The power set ℘(E) of all subsets of a universal set E is closed under the binary operations ∪(union) and ∩(intersection), + (symmetric difference) and the unary operation ′ (complementation). The following are some of the properties, or laws, that hold for subsets A, B, and C of E:

1. (i) A∪(B ∪ C)=(A ∪ B)∪C, A + (B + C)=(A + B) + C and A∩(B ∩ C)=(A ∩ B)∩C, the associative properties.

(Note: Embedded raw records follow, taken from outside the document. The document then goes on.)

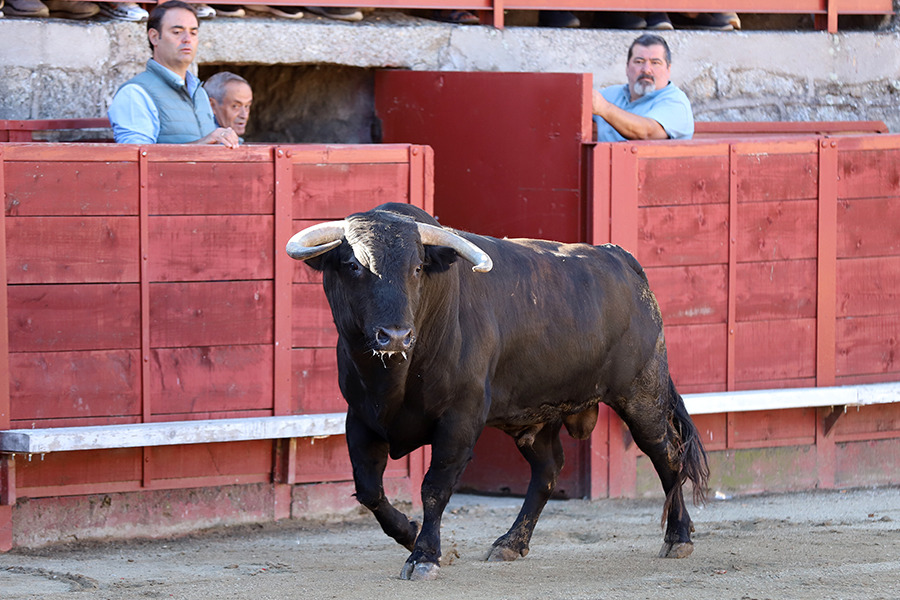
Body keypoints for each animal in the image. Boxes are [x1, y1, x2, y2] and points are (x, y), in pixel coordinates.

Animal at [286, 203, 709, 581]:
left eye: (417, 268)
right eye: (354, 265)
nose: (396, 336)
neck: (393, 377)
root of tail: (621, 258)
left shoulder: (460, 417)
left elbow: (435, 487)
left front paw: (425, 557)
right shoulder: (360, 418)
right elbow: (369, 490)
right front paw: (412, 536)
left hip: (642, 396)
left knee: (668, 456)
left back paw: (678, 537)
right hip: (536, 415)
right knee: (548, 468)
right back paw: (510, 543)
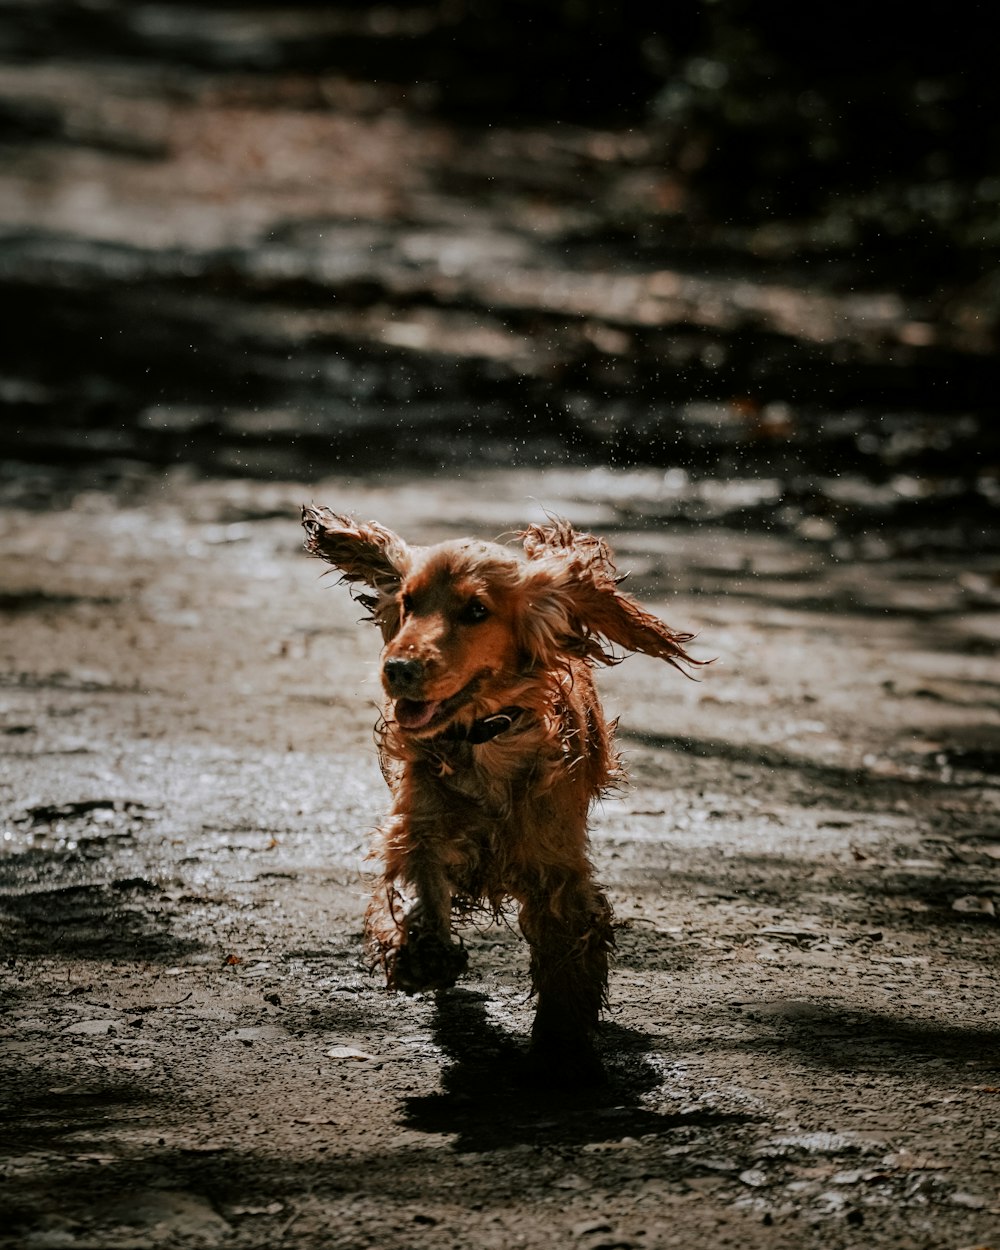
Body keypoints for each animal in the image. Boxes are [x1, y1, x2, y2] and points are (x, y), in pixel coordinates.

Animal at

2. (ii) A ∪ B = B ∪ A, A + B = B + A, and A ∩ B = B ∩ A, the commutative properties.

3. (iii) A∪Ø = A, A + Ø = A and A∩Ø= Ø, where Ø is the empty set.

4. (iv) A ∪ E = E and A ∩ E = A.

5. (v) A ∪ A = A, A + A = Ø and A ∩ A = A.

6. (vi) A∩(B ∪ C)=(A ∩ B)∪(A∩∩C), A + (B ∩ C)=(A + B)∩(A + C), and A∪(B ∩ C)=(A ∪ B)∩(A ∪ C), the distributive properties.

7. (vii) A ∪ A′ = E, A + A′ = E, and A ∩ A′=Ø.

8. (viii) E′=Ø and Ø′ = E.

9. (ix) (A′)′ = A.

10. (x) (A ∪ B)′ = A′∩B′ and (A ∩ B)′ = A′∪B′, De Morgan’s laws.

The application of these laws to subsets of E is known as the algebra of sets. Despite some similarities with the algebra of numbers, there are important and striking differences. If |E| = n then (℘(E), +, ∩) is isomorphic as a ring to (ℤ₂ⁿ, +, ×). See Boolean algebra.